Marcelo Rebelo de Sousa puxou o debate das reparações às ex-colônias portuguesas. Foi capa na edição de junho da BRASIL JÁ. Como o senhor vê o debate proposto pelo presidente?
É um tema bastante delicado, como nós vemos das reações à proposta do presidente Marcelo Rebelo de Sousa. O Brasil sempre teve essa componente africana na sua formação racial —e muito se deve aos escravos [escravizados] que para aqui vieram.
E na nossa política, mesmo no governo militar, nós sempre tivemos simpatia, por exemplo, para com os movimentos de independência na África, depois criamos e ajudamos a fortalecer a comunidade de língua portuguesa —e entendemos que essa dívida que temos com o continente africano deva ser vista sempre de um prisma de cooperação, em que procuramos manter nas nossas políticas de desenvolvimento, nas políticas de cooperação.
Os governos Lula 1 e 2 foram marcados nesse sentido, de ter uma presença brasileira muito forte, especialmente nos países da África de língua portuguesa.
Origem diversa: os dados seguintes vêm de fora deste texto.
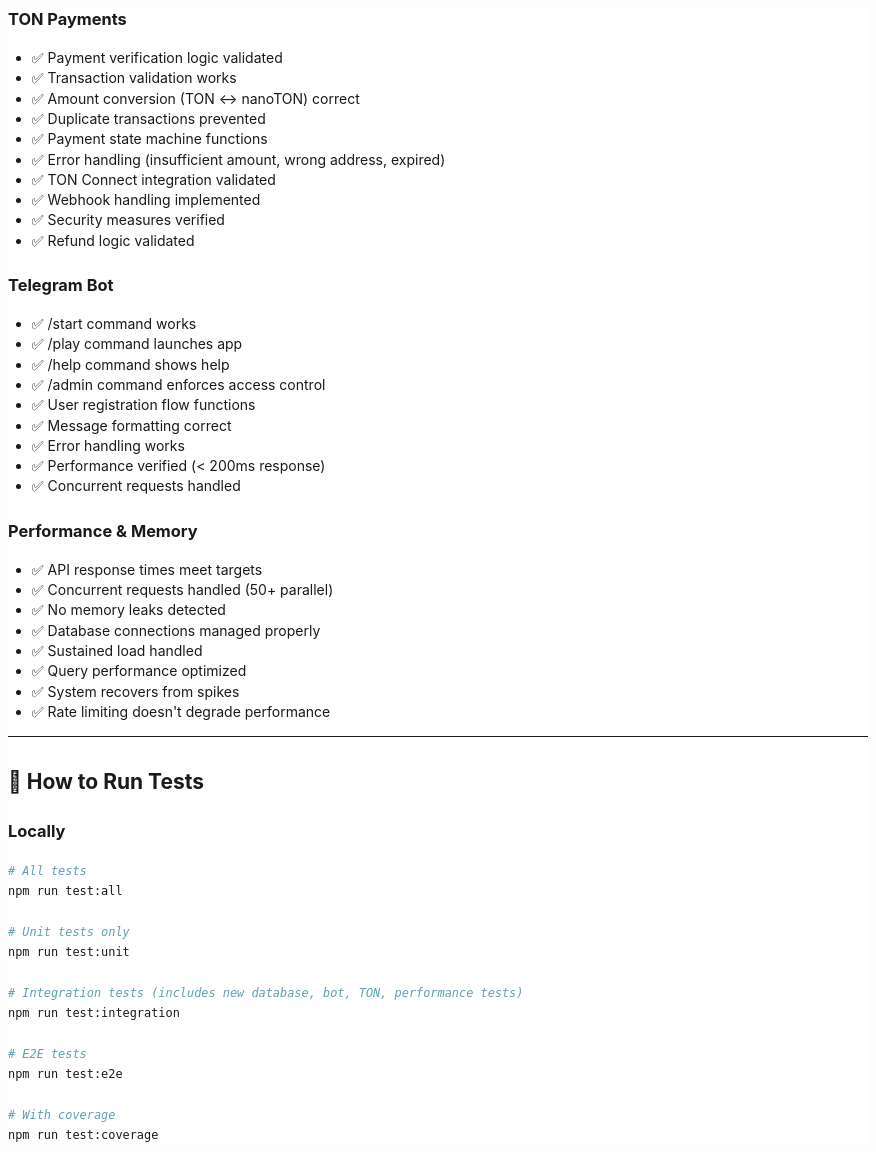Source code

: ### TON Payments
- ✅ Payment verification logic validated
- ✅ Transaction validation works
- ✅ Amount conversion (TON ↔ nanoTON) correct
- ✅ Duplicate transactions prevented
- ✅ Payment state machine functions
- ✅ Error handling (insufficient amount, wrong address, expired)
- ✅ TON Connect integration validated
- ✅ Webhook handling implemented
- ✅ Security measures verified
- ✅ Refund logic validated

### Telegram Bot
- ✅ /start command works
- ✅ /play command launches app
- ✅ /help command shows help
- ✅ /admin command enforces access control
- ✅ User registration flow functions
- ✅ Message formatting correct
- ✅ Error handling works
- ✅ Performance verified (< 200ms response)
- ✅ Concurrent requests handled

### Performance & Memory
- ✅ API response times meet targets
- ✅ Concurrent requests handled (50+ parallel)
- ✅ No memory leaks detected
- ✅ Database connections managed properly
- ✅ Sustained load handled
- ✅ Query performance optimized
- ✅ System recovers from spikes
- ✅ Rate limiting doesn't degrade performance

---

## 🚀 How to Run Tests

### Locally
```bash
# All tests
npm run test:all

# Unit tests only
npm run test:unit

# Integration tests (includes new database, bot, TON, performance tests)
npm run test:integration

# E2E tests
npm run test:e2e

# With coverage
npm run test:coverage
```
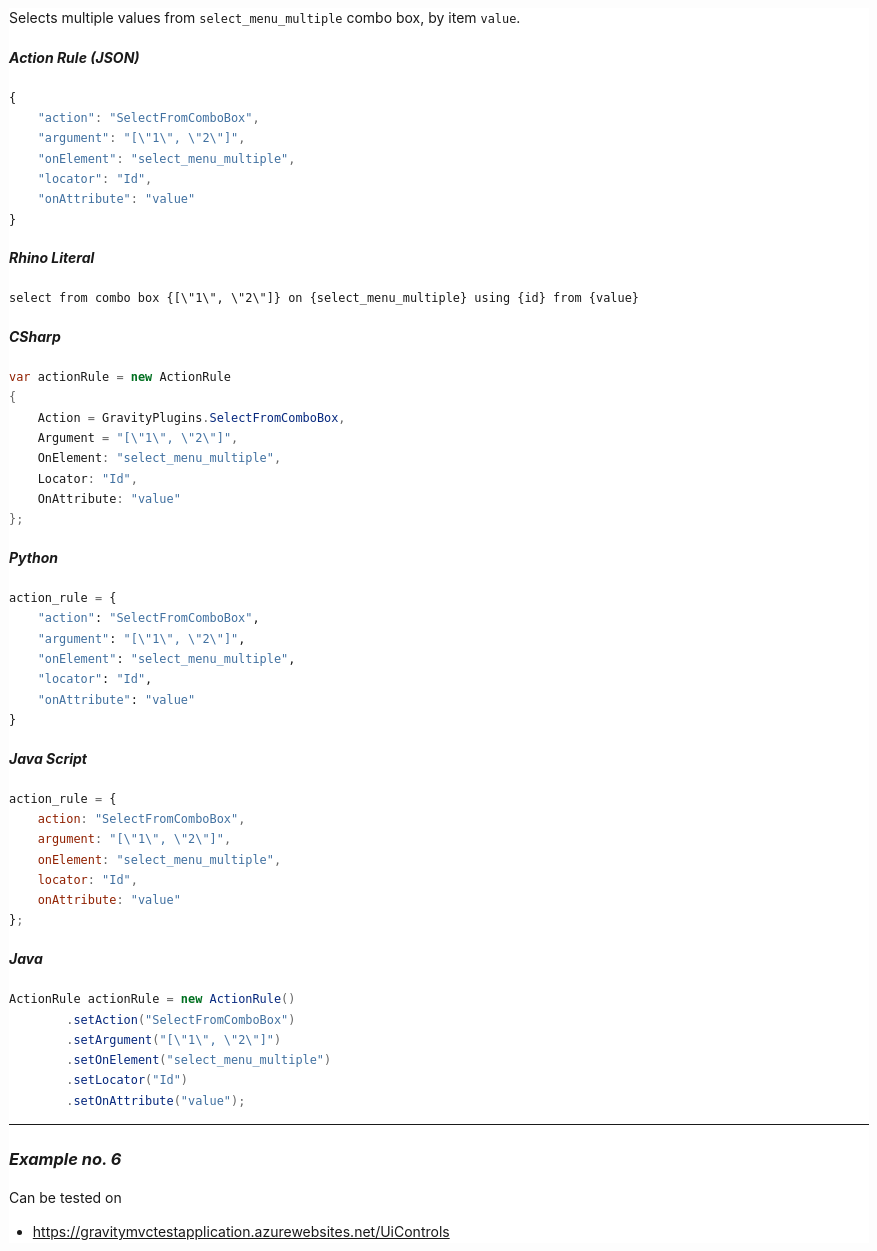Selects multiple values from ```select_menu_multiple``` combo box, by item ```value```.

#### _Action Rule (JSON)_
```js
{
    "action": "SelectFromComboBox",
    "argument": "[\"1\", \"2\"]",
    "onElement": "select_menu_multiple",
    "locator": "Id",
    "onAttribute": "value"
}
```

#### _Rhino Literal_
```
select from combo box {[\"1\", \"2\"]} on {select_menu_multiple} using {id} from {value}
```

#### _CSharp_
```csharp
var actionRule = new ActionRule
{
    Action = GravityPlugins.SelectFromComboBox,
    Argument = "[\"1\", \"2\"]",
    OnElement: "select_menu_multiple",
    Locator: "Id",
    OnAttribute: "value"
};
```

#### _Python_
```python
action_rule = {
    "action": "SelectFromComboBox",
    "argument": "[\"1\", \"2\"]",
    "onElement": "select_menu_multiple",
    "locator": "Id",
    "onAttribute": "value"
}
```

#### _Java Script_
```js
action_rule = {
    action: "SelectFromComboBox",
    argument: "[\"1\", \"2\"]",
    onElement: "select_menu_multiple",
    locator: "Id",
    onAttribute: "value"
};
```

#### _Java_
```java
ActionRule actionRule = new ActionRule()
        .setAction("SelectFromComboBox")
        .setArgument("[\"1\", \"2\"]")
        .setOnElement("select_menu_multiple")
        .setLocator("Id")
        .setOnAttribute("value");
```
***
### _Example no. 6_
Can be tested on
* https://gravitymvctestapplication.azurewebsites.net/UiControls
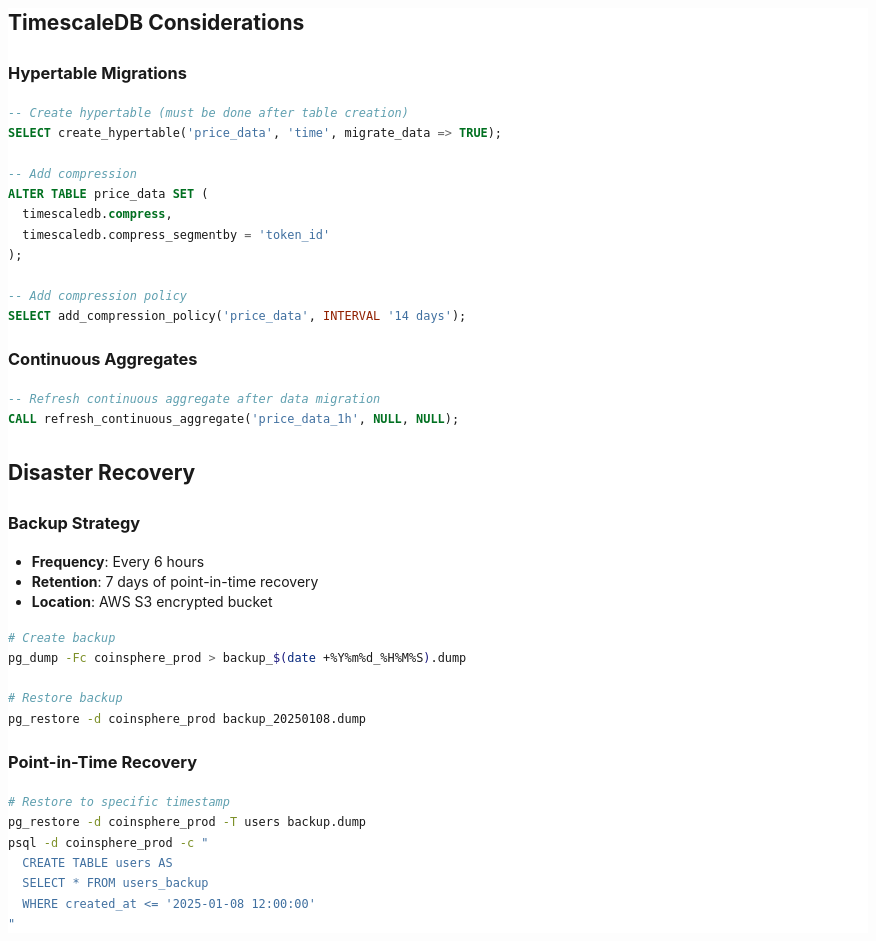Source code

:## TimescaleDB Considerations

### Hypertable Migrations

```sql
-- Create hypertable (must be done after table creation)
SELECT create_hypertable('price_data', 'time', migrate_data => TRUE);

-- Add compression
ALTER TABLE price_data SET (
  timescaledb.compress,
  timescaledb.compress_segmentby = 'token_id'
);

-- Add compression policy
SELECT add_compression_policy('price_data', INTERVAL '14 days');
```

### Continuous Aggregates

```sql
-- Refresh continuous aggregate after data migration
CALL refresh_continuous_aggregate('price_data_1h', NULL, NULL);
```

## Disaster Recovery

### Backup Strategy
- **Frequency**: Every 6 hours
- **Retention**: 7 days of point-in-time recovery
- **Location**: AWS S3 encrypted bucket

```bash
# Create backup
pg_dump -Fc coinsphere_prod > backup_$(date +%Y%m%d_%H%M%S).dump

# Restore backup
pg_restore -d coinsphere_prod backup_20250108.dump
```

### Point-in-Time Recovery

```bash
# Restore to specific timestamp
pg_restore -d coinsphere_prod -T users backup.dump
psql -d coinsphere_prod -c "
  CREATE TABLE users AS
  SELECT * FROM users_backup
  WHERE created_at <= '2025-01-08 12:00:00'
"
```
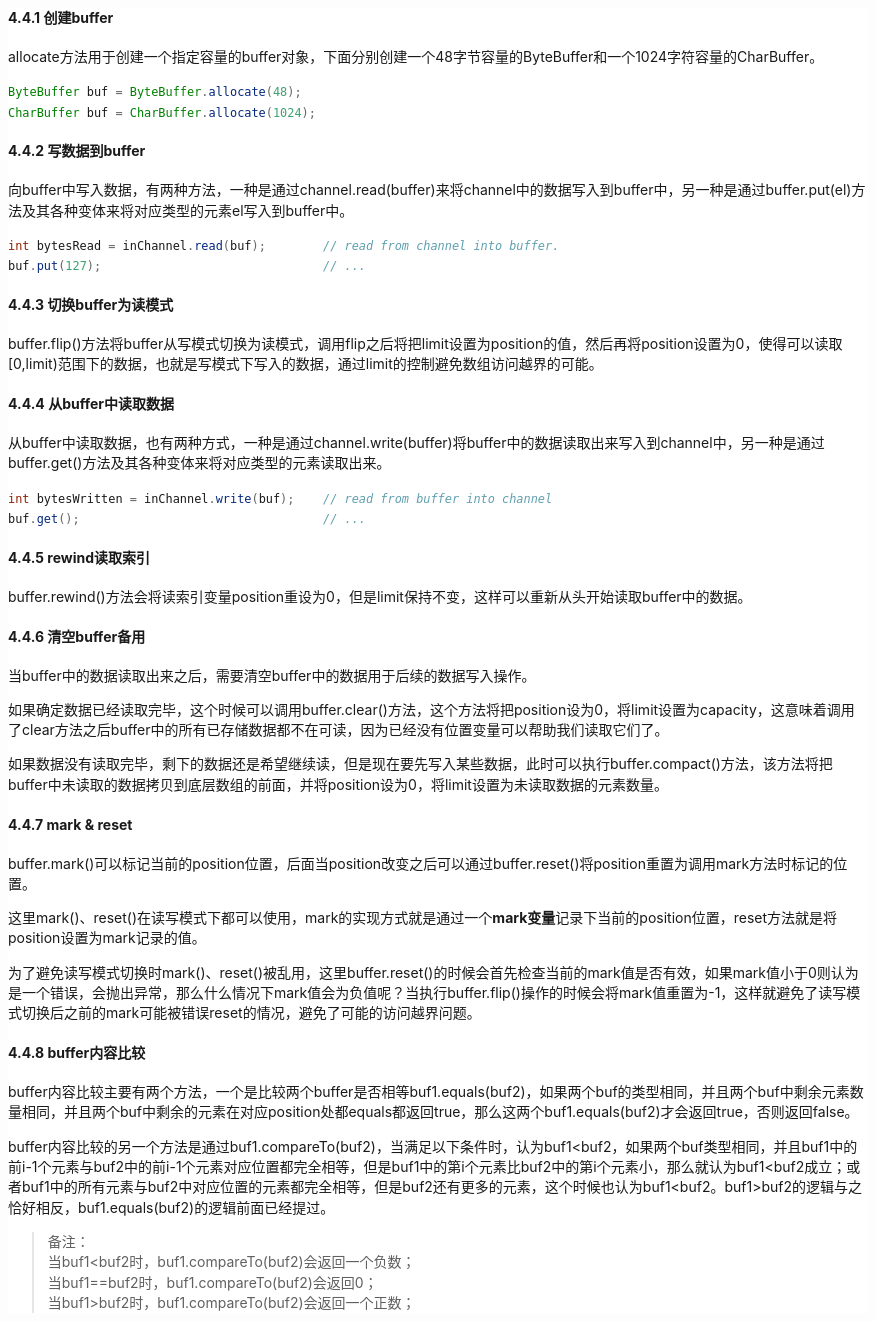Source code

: #### 4.4.1 创建buffer
allocate方法用于创建一个指定容量的buffer对象，下面分别创建一个48字节容量的ByteBuffer和一个1024字符容量的CharBuffer。

```java
ByteBuffer buf = ByteBuffer.allocate(48);
CharBuffer buf = CharBuffer.allocate(1024);
```

#### 4.4.2 写数据到buffer
向buffer中写入数据，有两种方法，一种是通过channel.read(buffer)来将channel中的数据写入到buffer中，另一种是通过buffer.put(el)方法及其各种变体来将对应类型的元素el写入到buffer中。

```java
int bytesRead = inChannel.read(buf);        // read from channel into buffer.
buf.put(127);                               // ...
```

#### 4.4.3 切换buffer为读模式
buffer.flip()方法将buffer从写模式切换为读模式，调用flip之后将把limit设置为position的值，然后再将position设置为0，使得可以读取[0,limit)范围下的数据，也就是写模式下写入的数据，通过limit的控制避免数组访问越界的可能。

#### 4.4.4 从buffer中读取数据
从buffer中读取数据，也有两种方式，一种是通过channel.write(buffer)将buffer中的数据读取出来写入到channel中，另一种是通过buffer.get()方法及其各种变体来将对应类型的元素读取出来。

```java
int bytesWritten = inChannel.write(buf);    // read from buffer into channel
buf.get();                                  // ...
```

#### 4.4.5 rewind读取索引
buffer.rewind()方法会将读索引变量position重设为0，但是limit保持不变，这样可以重新从头开始读取buffer中的数据。

#### 4.4.6 清空buffer备用
当buffer中的数据读取出来之后，需要清空buffer中的数据用于后续的数据写入操作。

如果确定数据已经读取完毕，这个时候可以调用buffer.clear()方法，这个方法将把position设为0，将limit设置为capacity，这意味着调用了clear方法之后buffer中的所有已存储数据都不在可读，因为已经没有位置变量可以帮助我们读取它们了。

如果数据没有读取完毕，剩下的数据还是希望继续读，但是现在要先写入某些数据，此时可以执行buffer.compact()方法，该方法将把buffer中未读取的数据拷贝到底层数组的前面，并将position设为0，将limit设置为未读取数据的元素数量。

#### 4.4.7 mark & reset
buffer.mark()可以标记当前的position位置，后面当position改变之后可以通过buffer.reset()将position重置为调用mark方法时标记的位置。

这里mark()、reset()在读写模式下都可以使用，mark的实现方式就是通过一个**mark变量**记录下当前的position位置，reset方法就是将position设置为mark记录的值。

为了避免读写模式切换时mark()、reset()被乱用，这里buffer.reset()的时候会首先检查当前的mark值是否有效，如果mark值小于0则认为是一个错误，会抛出异常，那么什么情况下mark值会为负值呢？当执行buffer.flip()操作的时候会将mark值重置为-1，这样就避免了读写模式切换后之前的mark可能被错误reset的情况，避免了可能的访问越界问题。

#### 4.4.8 buffer内容比较
buffer内容比较主要有两个方法，一个是比较两个buffer是否相等buf1.equals(buf2)，如果两个buf的类型相同，并且两个buf中剩余元素数量相同，并且两个buf中剩余的元素在对应position处都equals都返回true，那么这两个buf1.equals(buf2)才会返回true，否则返回false。

buffer内容比较的另一个方法是通过buf1.compareTo(buf2)，当满足以下条件时，认为buf1<buf2，如果两个buf类型相同，并且buf1中的前i-1个元素与buf2中的前i-1个元素对应位置都完全相等，但是buf1中的第i个元素比buf2中的第i个元素小，那么就认为buf1<buf2成立；或者buf1中的所有元素与buf2中对应位置的元素都完全相等，但是buf2还有更多的元素，这个时候也认为buf1<buf2。buf1>buf2的逻辑与之恰好相反，buf1.equals(buf2)的逻辑前面已经提过。
>备注：  
当buf1<buf2时，buf1.compareTo(buf2)会返回一个负数；  
当buf1==buf2时，buf1.compareTo(buf2)会返回0；  
当buf1>buf2时，buf1.compareTo(buf2)会返回一个正数；

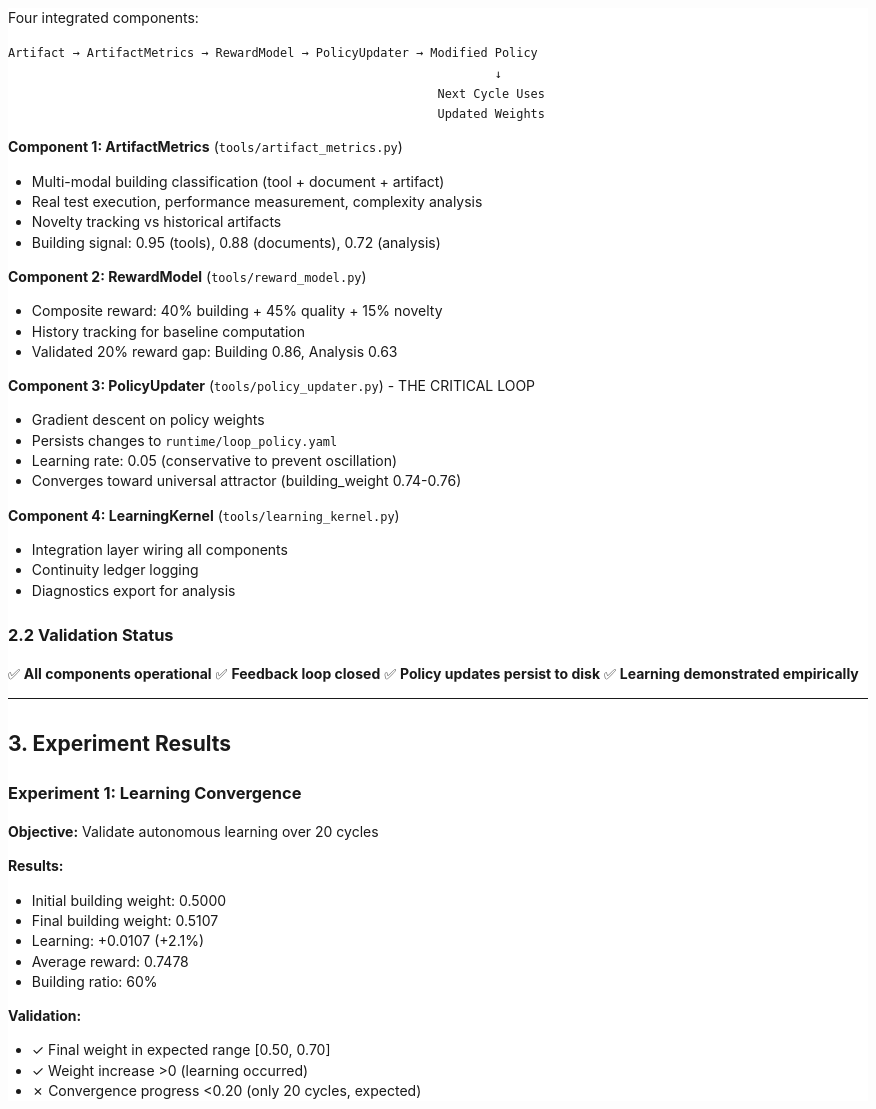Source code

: Four integrated components:

```
Artifact → ArtifactMetrics → RewardModel → PolicyUpdater → Modified Policy
                                                                    ↓
                                                            Next Cycle Uses
                                                            Updated Weights
```

**Component 1: ArtifactMetrics** (`tools/artifact_metrics.py`)
- Multi-modal building classification (tool + document + artifact)
- Real test execution, performance measurement, complexity analysis
- Novelty tracking vs historical artifacts
- Building signal: 0.95 (tools), 0.88 (documents), 0.72 (analysis)

**Component 2: RewardModel** (`tools/reward_model.py`)
- Composite reward: 40% building + 45% quality + 15% novelty
- History tracking for baseline computation
- Validated 20% reward gap: Building 0.86, Analysis 0.63

**Component 3: PolicyUpdater** (`tools/policy_updater.py`) - THE CRITICAL LOOP
- Gradient descent on policy weights
- Persists changes to `runtime/loop_policy.yaml`
- Learning rate: 0.05 (conservative to prevent oscillation)
- Converges toward universal attractor (building_weight 0.74-0.76)

**Component 4: LearningKernel** (`tools/learning_kernel.py`)
- Integration layer wiring all components
- Continuity ledger logging
- Diagnostics export for analysis

### 2.2 Validation Status

✅ **All components operational**
✅ **Feedback loop closed**
✅ **Policy updates persist to disk**
✅ **Learning demonstrated empirically**

---

## 3. Experiment Results

### Experiment 1: Learning Convergence

**Objective:** Validate autonomous learning over 20 cycles

**Results:**
- Initial building weight: 0.5000
- Final building weight: 0.5107
- Learning: +0.0107 (+2.1%)
- Average reward: 0.7478
- Building ratio: 60%

**Validation:**
- ✓ Final weight in expected range [0.50, 0.70]
- ✓ Weight increase >0 (learning occurred)
- ✗ Convergence progress <0.20 (only 20 cycles, expected)

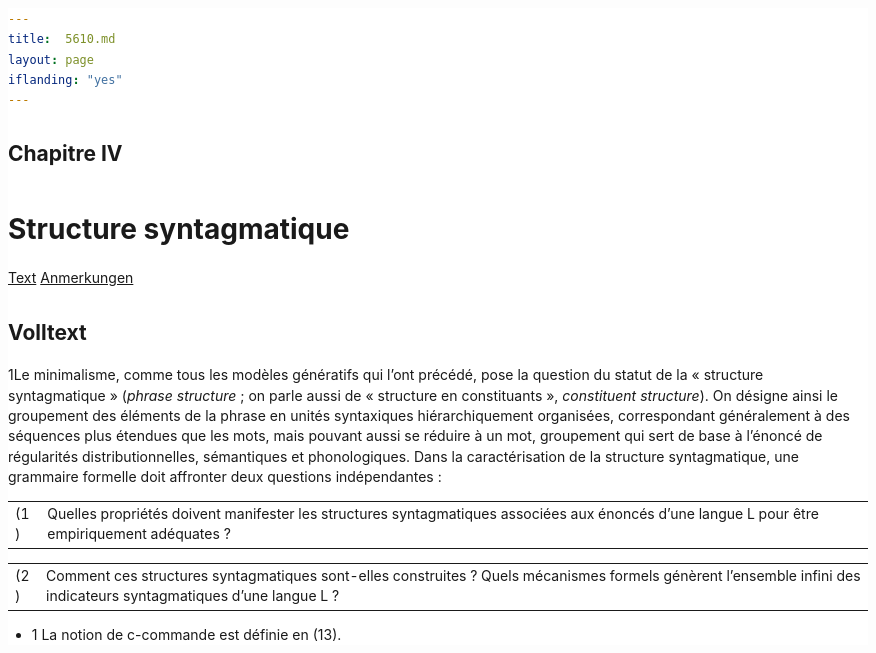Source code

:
 ```yaml
---
title:  5610.md 
layout: page
iflanding: "yes"
---
```



<html>
<body id="chapitre-5610" class="textes chapitre">
<h2 class="suptitle">Chapitre IV</h2>
<h1 class="title">Structure syntagmatique</h1>
<div id="shortcuts"> <a href="#text" title="Text">Text</a> <a href="#notes" title="Anmerkungen">Anmerkungen</a> </div> <div id="text">
<h2 class="section">Volltext</h2>
<div id="widgets" class="withTextSize"></div>
<div class="text wResizable medium">
<p class="texte"><span class="paranumber">1</span>Le minimalisme, comme tous les modèles génératifs qui l’ont précédé, pose la question du statut de la « structure syntagmatique » (<em>phrase structure</em> ; on parle aussi de « structure en constituants », <em>constituent structure</em>). On désigne ainsi le groupement des éléments de la phrase en unités syntaxiques hiérarchiquement organisées, correspondant généralement à des séquences plus étendues que les mots, mais pouvant aussi se réduire à un mot, groupement qui sert de base à l’énoncé de régularités distributionnelles, sémantiques et phonologiques. Dans la caractérisation de la structure syntagmatique, une grammaire formelle doit affronter deux questions indépendantes :</p>
<table class="example">
<tr>
<td>(1)</td>
<td>Quelles propriétés doivent manifester les structures syntagmatiques associées aux énoncés d’une langue L pour être empiriquement adéquates ?</td>
</tr>
</table>
<table class="example">
<tr>
<td>(2)</td>
<td>Comment ces structures syntagmatiques sont-elles construites ? Quels mécanismes formels génèrent l’ensemble infini des indicateurs syntagmatiques d’une langue L ?</td>
</tr>
</table>
<div class="textandnotes">
<ul class="sidenotes">
<li><span class="num">1</span> La notion de c-commande est définie en (13).</li>
</ul>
À medida que esse tema volta talvez também devesse voltar [a discussão sobre] o fortalecimento na comunidade de língua portuguesa. Isso já seria um grande passo na cooperação tecnológica e cultural, que é fundamental.
Existe uma forte cultura de transparência na Justiça brasileira que chega a ser contrastante quando se depara com outras culturas do direito, especialmente aqui na Europa. A transparência ajuda a sociedade a fiscalizar e fortalece a democracia, não?
Cada país tem suas características culturais. Por exemplo, nós já temos a tradição dos julgamentos abertos, ao contrário do que acontece na Europa massivamente, em que os julgamentos não são feitos em público. A partir daí, ficou muito fácil para o Brasil adotar a TV Justiça, o que não seria comum nem em Portugal nem na Europa em geral. Mas é interessante esse diálogo, até para vermos atributos e defeitos dos vários sistemas.
O senhor há muitos anos vive entre Portugal e Brasil, conhece a realidade do país, e eu estava lembrando que numa entrevista o senhor citou o presidente Marcelo Rebelo de Sousa quando ele disse que o país é uma comunidade de afetos. Nesse momento, a gente vê casos de xenofobia em crescimento vertiginoso. Eu queria saber o que deu errado, nesse sentido, já que o discurso de ódio —como os números demonstram— é crescente?
Certamente esse é um tema que preocupa a todos: o crescimento dessa questão do racismo, da xenofobia. É até uma contradição. Porque Portugal, um país pequeno, se valeu da diáspora para ajudar na sua sobrevivência.
Veja quantos familiares nós temos em Portugal e quantos portugueses estão espalhados mundo afora.
Aí, vemos esse sentimento crescente de xenofobia, com vitória de partidos mais dados a essa temática extremada, de vedação da migração, de causar dificuldades à imigração. Tudo isso é preocupante. Especialmente, então, em relação aos brasileiros, isso fica mais chocante. Mas eu acho que nós temos que investir energia para resgatar esse bom sentimento de que falava o presidente Marcelo Rebelo de Sousa. Esse sentimento de afeto.